As a teacher, trust me, I know the value of each instructional day.  I know how important it is for kids to be at school.  And I know the rules.  I also know that the kid that you most want to be absent every day has had perfect attendance since preschool.  But that's another post.   The system doesn't reward the kids who don't get sick.  They used to give you a bicycle for having perfect attendance.  Not anymore.  Sometimes, they called your name out at an assembly.  Big deal.  Sometimes what you really want, what you really need, is just a day off.

So, each semester, as long as no one's missed a day for other reasons (besides school team sports, which can't be helped), you get a gown day.

The rules for gown day are as follows:
1.  You must remain in your pajamas all day if possible, although dressing to go to the movies (a/k/a homeschool popular culture) or go shopping (a/k/a homeschool economics) or get a pedicure (a/k/a homeschool chemistry) are permitted.
2.  You must sleep late and not wake Mama who as the bestower of gown day is also an unintended beneficiary of same.
3.  You must clean up after yourself because Mama doesn't clean up after you when you're supposed to be at school.
4.  You will probably have to eat cookies or other naughty foods.  Because you can.

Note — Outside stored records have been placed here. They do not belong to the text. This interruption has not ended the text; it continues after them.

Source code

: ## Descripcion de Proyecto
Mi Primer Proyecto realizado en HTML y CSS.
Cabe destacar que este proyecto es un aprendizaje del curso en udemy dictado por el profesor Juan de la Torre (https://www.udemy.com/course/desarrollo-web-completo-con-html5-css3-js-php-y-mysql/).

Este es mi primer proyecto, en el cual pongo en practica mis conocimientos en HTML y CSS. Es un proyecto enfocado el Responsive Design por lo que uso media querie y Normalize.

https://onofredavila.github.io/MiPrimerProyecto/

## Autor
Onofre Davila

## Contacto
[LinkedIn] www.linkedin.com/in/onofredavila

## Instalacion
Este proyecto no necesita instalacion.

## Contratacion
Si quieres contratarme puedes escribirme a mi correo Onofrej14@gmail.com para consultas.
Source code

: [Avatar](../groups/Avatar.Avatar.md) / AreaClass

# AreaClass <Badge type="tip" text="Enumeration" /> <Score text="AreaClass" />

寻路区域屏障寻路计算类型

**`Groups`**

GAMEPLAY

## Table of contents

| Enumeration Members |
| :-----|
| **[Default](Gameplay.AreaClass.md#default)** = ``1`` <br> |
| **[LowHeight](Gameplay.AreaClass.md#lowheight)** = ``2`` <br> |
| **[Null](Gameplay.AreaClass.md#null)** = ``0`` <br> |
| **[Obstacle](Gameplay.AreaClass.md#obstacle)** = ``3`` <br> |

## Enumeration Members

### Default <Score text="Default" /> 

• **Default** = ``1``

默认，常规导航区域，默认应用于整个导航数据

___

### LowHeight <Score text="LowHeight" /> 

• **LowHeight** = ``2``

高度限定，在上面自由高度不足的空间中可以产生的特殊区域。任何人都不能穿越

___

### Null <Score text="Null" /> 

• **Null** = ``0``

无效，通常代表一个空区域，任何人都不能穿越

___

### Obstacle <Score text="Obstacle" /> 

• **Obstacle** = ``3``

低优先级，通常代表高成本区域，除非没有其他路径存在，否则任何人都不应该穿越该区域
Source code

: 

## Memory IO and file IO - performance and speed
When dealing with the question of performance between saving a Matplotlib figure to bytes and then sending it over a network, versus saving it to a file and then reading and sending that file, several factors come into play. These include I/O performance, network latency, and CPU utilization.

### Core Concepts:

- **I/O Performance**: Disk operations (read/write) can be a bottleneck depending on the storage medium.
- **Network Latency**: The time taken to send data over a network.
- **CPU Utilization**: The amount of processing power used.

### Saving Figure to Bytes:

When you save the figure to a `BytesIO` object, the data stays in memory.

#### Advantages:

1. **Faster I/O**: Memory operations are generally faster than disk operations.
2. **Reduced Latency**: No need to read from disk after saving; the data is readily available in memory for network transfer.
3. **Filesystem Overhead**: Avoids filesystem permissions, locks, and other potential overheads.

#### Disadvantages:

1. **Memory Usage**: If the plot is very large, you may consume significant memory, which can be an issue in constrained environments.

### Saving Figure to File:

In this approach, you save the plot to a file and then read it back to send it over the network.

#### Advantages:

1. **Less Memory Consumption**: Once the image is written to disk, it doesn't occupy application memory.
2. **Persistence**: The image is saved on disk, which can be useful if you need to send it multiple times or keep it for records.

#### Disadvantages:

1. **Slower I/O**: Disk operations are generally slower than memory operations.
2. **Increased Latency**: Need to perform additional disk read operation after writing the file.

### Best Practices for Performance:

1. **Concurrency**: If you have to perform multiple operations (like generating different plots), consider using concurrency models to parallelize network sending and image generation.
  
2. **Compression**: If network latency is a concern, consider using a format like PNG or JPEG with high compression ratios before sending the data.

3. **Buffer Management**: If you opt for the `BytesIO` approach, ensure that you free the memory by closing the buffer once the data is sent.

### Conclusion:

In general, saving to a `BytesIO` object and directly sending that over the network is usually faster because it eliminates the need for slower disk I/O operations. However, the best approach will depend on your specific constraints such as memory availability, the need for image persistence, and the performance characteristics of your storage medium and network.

I don't know who's more excited them or me.


Sunday, April 15, 2012

Way too Emotionally Invested

Ugh.  I'm just so over this garden thing.  It's possible that taking on an enterprise that is subject mostly to the workings of nature, the least controllable force in the world, was not the best choice for me.  I spent three and a half years in therapy trying to conquer my perfectionism and difficulty dealing with items outside my control.  Hmmmm.  Remember that SNL skit from the '90's?  You know, Bad Idea Jeans?  Welcome to my world.

I have always lived my life under the premise that anything can be fixed by just working harder.  That doesn't work?  Work even harder.  Only that doesn't work when you're waiting for things to grow or trying to diagnose one of the 419,762 things that could be making Larry Tomato No. 1 turn yellow all over.

And if Larry No. 1 is turning yellow, it must be because I am responsible.  And I have failed.  Which is completely and utterly insane.  Because I bagged my own dirt, added in turkey compost, fed with organic teas and other exotic fish-smelling atrocities.  Watered effectively, staked appropriately, and personally went out each night, even in church clothes after Maundy Thursday and picked off each one of the fucking caterpillars that are eating everything.  Like I said, farmer may not have been the best choice.

I guess where my failure lies is in feeling like I wasted something.  Is it wasted time?  Wasted money?  If I am looking to this for a sense of worth and value, isn't it just as important that I am feeding my family vegetables whose origins I know intimately, whose life is an open book to me, who didn't have to be trucked in from anywhere?  And isn't it important that I tried?  And that it all looks so pretty?  Sadly, no.

And so here is where you have to get real about personal failure:  so what if nothing fruits?  What's the worst that could happen?  The worst that could happen is that I would have to go to the farmer's market and pick up what I need.  Or the HEB, for God's sake.  There are countless people in this world who don't have that luxury.  Frankly, they don't even have running water.  Or birth control.  Or any food at all.

It may be about time for me to get over myself.